BEGIN Record extracts

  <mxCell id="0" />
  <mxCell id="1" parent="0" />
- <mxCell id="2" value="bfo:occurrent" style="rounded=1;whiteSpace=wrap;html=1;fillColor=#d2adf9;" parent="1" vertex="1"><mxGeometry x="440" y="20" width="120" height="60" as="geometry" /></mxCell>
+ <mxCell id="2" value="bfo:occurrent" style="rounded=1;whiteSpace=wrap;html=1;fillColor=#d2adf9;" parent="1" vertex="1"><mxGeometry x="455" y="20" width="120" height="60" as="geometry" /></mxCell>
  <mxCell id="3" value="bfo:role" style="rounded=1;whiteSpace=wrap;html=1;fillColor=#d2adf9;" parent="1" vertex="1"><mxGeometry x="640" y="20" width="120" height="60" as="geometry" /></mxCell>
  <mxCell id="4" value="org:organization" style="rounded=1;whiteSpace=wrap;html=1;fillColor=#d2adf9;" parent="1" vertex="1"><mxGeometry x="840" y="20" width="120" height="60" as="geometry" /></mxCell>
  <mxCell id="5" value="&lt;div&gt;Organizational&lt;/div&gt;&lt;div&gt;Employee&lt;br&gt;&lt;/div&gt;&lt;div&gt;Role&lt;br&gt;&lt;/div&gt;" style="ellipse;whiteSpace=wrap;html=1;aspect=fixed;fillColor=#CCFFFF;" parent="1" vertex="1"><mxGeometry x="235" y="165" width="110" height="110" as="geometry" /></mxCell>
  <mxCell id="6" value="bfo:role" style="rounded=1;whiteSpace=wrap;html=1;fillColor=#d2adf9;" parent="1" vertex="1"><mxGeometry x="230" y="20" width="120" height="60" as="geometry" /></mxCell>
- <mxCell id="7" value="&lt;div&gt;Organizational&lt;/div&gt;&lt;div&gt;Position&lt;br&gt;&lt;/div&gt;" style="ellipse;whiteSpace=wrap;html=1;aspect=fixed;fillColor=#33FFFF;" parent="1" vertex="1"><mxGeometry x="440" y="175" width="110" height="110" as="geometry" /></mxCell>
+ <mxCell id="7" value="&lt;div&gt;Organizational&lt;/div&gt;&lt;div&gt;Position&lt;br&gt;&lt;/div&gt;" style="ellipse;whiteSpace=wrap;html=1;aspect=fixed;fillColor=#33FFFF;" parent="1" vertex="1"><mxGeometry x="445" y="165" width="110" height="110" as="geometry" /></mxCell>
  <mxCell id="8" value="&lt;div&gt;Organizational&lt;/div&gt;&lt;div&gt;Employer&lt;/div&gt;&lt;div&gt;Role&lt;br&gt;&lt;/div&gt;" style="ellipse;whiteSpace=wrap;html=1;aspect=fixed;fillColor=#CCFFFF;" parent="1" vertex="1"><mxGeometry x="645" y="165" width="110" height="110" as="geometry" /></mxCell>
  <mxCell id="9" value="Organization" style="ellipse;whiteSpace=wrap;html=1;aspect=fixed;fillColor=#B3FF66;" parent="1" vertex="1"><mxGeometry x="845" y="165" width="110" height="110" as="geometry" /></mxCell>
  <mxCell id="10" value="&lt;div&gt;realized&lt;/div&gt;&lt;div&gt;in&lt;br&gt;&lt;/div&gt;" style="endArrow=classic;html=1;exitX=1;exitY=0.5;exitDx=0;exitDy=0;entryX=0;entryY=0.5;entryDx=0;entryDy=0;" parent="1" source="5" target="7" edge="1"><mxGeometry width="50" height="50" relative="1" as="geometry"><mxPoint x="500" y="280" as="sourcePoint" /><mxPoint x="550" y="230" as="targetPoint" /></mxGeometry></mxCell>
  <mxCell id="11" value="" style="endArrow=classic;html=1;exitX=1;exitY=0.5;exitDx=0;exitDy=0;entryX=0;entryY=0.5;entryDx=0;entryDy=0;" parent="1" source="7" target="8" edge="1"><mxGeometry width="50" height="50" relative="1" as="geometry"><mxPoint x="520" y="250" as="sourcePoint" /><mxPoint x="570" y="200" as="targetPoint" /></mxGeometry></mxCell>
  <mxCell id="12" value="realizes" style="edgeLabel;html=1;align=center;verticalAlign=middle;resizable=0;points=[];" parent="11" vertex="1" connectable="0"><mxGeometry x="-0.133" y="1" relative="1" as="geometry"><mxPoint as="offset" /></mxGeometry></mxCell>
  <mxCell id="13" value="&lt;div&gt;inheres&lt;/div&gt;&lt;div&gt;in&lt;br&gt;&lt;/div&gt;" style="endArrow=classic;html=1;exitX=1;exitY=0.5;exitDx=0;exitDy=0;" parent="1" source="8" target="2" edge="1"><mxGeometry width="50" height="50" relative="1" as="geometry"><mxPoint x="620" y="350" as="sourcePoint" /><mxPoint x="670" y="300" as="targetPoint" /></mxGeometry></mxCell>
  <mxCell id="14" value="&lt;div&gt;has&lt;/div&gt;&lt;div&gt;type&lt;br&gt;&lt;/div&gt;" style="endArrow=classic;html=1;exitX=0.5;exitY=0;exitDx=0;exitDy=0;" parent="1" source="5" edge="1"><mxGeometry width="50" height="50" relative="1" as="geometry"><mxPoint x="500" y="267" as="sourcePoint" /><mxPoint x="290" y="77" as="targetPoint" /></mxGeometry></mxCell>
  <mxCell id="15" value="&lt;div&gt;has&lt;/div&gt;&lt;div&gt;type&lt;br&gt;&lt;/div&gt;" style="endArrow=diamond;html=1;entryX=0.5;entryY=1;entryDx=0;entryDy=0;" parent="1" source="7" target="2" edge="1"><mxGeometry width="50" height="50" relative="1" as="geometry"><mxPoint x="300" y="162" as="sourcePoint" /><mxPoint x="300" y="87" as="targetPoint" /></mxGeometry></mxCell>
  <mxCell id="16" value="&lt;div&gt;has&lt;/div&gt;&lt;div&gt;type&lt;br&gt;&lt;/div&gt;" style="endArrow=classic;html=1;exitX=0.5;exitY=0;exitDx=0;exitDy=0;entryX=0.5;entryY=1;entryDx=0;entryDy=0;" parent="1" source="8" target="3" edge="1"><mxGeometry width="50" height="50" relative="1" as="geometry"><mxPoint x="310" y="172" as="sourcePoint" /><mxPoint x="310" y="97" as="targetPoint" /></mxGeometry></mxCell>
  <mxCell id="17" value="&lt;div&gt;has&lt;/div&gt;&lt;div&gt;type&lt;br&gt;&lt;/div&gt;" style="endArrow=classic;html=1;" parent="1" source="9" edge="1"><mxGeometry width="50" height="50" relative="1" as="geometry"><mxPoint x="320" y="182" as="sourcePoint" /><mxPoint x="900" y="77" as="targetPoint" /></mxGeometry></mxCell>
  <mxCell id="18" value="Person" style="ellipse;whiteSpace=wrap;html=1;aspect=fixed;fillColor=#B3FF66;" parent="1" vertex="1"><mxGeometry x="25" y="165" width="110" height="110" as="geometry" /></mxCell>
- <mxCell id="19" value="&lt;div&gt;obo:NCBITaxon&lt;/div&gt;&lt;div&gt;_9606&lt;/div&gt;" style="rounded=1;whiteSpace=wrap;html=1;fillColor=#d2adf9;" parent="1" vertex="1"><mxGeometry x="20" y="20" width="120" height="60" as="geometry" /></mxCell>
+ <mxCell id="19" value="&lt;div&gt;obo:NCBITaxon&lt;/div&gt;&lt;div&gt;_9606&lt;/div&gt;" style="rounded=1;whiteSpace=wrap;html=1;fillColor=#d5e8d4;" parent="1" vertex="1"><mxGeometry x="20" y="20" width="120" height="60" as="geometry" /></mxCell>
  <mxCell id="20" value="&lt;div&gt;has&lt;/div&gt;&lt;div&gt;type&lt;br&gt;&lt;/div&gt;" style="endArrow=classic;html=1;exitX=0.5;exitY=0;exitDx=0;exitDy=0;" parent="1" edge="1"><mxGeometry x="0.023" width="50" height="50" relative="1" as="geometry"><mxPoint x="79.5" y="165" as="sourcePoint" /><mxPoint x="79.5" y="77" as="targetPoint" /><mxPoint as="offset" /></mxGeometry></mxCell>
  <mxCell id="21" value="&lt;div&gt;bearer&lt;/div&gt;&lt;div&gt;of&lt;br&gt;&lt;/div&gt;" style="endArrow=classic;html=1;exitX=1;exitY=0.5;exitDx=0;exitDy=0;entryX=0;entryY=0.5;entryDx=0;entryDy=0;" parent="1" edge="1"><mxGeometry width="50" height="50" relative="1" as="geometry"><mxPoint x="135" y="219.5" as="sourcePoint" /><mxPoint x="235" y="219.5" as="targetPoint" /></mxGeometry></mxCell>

END Record extracts
BEGIN Record extracts

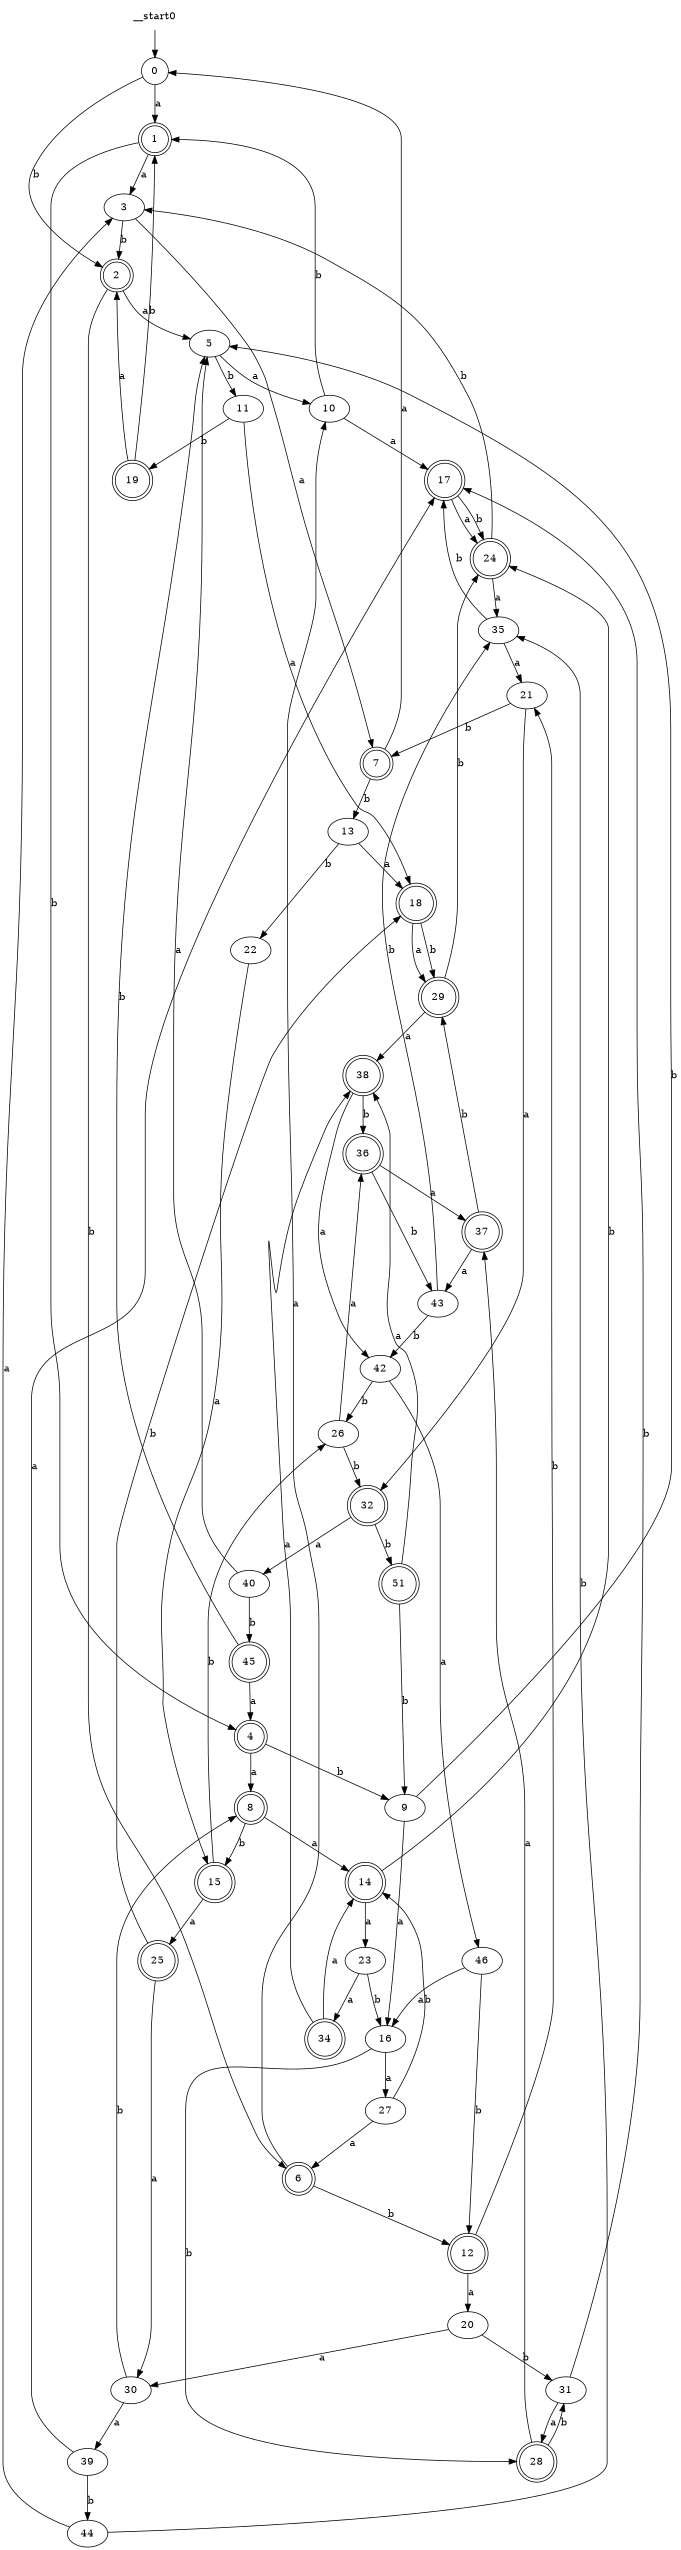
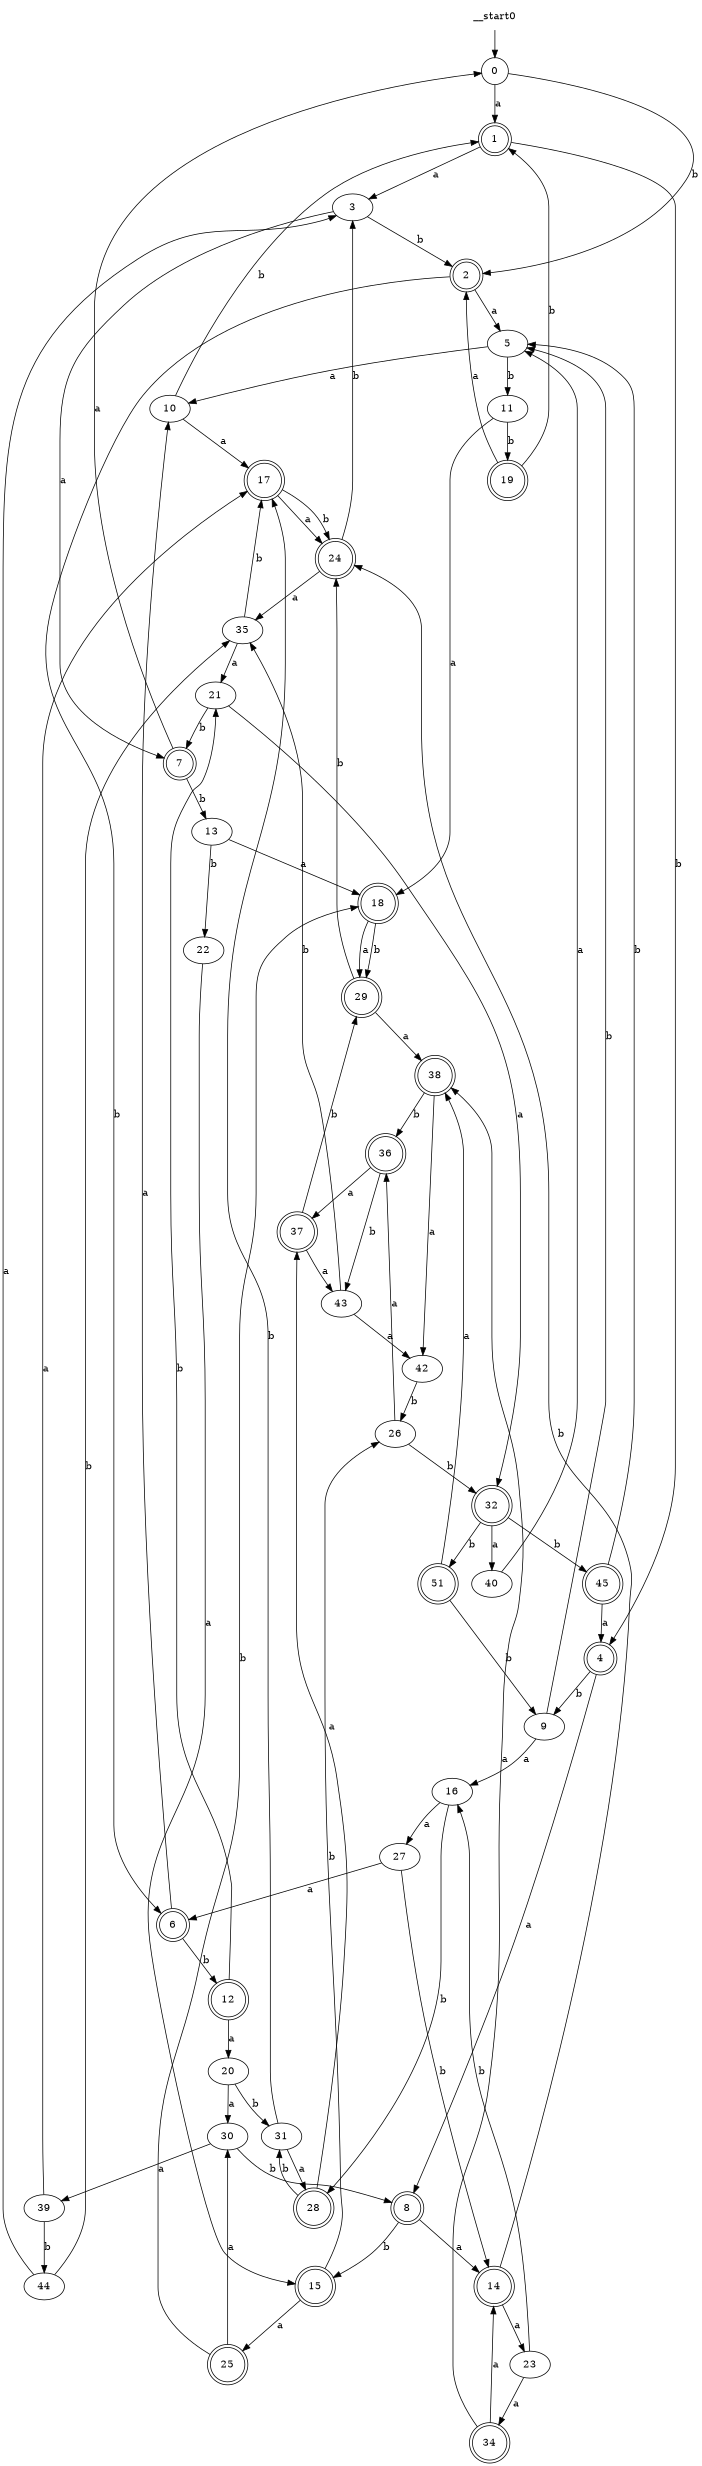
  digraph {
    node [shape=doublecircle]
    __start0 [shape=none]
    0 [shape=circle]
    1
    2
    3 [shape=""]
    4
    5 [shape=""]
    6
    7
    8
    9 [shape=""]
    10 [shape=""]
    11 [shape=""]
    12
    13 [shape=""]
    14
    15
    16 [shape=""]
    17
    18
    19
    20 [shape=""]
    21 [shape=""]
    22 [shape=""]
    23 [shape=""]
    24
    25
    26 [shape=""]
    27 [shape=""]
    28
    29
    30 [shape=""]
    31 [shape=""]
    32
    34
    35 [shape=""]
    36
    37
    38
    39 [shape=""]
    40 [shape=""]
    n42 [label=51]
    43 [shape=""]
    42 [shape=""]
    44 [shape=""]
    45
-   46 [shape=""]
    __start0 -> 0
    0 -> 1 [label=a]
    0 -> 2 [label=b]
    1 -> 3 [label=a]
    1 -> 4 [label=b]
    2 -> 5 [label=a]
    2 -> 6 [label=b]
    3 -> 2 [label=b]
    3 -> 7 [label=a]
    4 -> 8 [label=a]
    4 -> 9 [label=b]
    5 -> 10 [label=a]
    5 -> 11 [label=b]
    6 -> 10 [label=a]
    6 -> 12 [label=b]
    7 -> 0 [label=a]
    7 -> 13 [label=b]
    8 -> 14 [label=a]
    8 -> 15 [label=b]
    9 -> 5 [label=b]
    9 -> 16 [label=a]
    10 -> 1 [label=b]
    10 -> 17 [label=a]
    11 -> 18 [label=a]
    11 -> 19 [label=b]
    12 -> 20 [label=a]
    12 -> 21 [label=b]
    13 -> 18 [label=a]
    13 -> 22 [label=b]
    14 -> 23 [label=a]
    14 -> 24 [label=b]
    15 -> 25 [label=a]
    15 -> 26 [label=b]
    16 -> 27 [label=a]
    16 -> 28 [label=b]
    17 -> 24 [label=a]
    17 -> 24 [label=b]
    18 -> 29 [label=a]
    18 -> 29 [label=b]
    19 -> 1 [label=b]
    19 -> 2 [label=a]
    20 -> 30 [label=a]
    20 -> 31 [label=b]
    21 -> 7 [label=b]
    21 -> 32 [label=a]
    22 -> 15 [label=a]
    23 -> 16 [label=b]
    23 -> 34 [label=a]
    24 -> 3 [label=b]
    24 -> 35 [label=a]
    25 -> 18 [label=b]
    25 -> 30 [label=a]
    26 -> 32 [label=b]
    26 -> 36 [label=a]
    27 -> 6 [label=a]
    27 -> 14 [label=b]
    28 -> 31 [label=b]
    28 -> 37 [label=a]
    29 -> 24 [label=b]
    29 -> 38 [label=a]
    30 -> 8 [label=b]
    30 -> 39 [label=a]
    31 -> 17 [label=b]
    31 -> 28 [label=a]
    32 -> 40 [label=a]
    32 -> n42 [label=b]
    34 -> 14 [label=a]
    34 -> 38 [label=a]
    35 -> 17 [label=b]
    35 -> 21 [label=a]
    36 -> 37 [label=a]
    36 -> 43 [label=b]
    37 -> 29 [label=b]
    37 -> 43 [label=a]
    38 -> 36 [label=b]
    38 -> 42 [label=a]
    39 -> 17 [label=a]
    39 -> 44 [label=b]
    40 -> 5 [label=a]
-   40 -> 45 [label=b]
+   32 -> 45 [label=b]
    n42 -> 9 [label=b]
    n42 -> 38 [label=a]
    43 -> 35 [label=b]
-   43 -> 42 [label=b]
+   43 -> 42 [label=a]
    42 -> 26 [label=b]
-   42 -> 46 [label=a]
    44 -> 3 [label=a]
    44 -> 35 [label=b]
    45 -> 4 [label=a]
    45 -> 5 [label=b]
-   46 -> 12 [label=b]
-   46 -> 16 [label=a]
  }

END Record extracts

» **Stated problem**:
Which lines of the records above contain the string "occurrent"? Report each of those lines in full, treating uppercase and lowercase as different.

» **Result below**:
- <mxCell id="2" value="bfo:occurrent" style="rounded=1;whiteSpace=wrap;html=1;fillColor=#d2adf9;" parent="1" vertex="1"><mxGeometry x="440" y="20" width="120" height="60" as="geometry" /></mxCell>
+ <mxCell id="2" value="bfo:occurrent" style="rounded=1;whiteSpace=wrap;html=1;fillColor=#d2adf9;" parent="1" vertex="1"><mxGeometry x="455" y="20" width="120" height="60" as="geometry" /></mxCell>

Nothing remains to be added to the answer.